MATERIAL FOR THIS EXERCISE
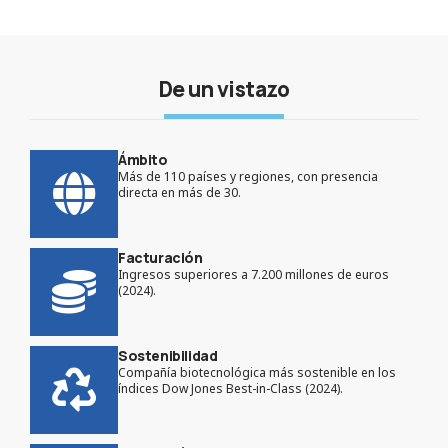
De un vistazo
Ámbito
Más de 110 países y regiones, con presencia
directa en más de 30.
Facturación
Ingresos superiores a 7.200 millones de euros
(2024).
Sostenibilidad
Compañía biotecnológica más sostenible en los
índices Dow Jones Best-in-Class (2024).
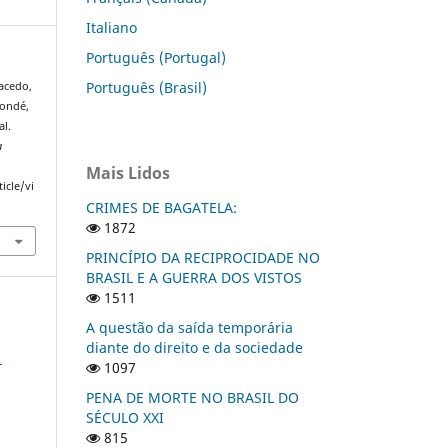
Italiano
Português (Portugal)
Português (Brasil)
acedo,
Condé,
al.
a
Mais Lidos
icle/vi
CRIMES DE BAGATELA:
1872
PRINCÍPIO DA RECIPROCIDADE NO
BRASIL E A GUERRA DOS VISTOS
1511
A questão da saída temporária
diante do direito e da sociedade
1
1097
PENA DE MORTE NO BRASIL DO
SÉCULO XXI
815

--

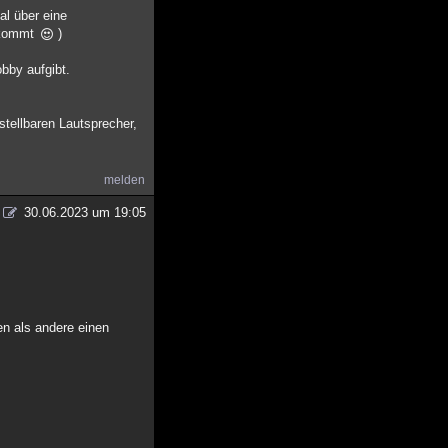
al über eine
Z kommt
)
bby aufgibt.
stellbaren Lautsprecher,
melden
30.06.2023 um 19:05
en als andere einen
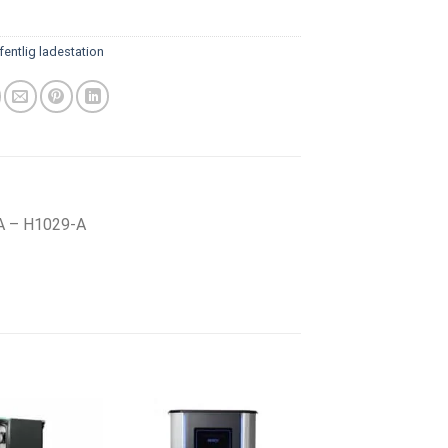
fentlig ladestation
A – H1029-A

GOAL OF THE EXERCISE
Show every line of the data in which the word "Português" appears.

WRITTEN SOLUTION
Português (Portugal)
Português (Brasil)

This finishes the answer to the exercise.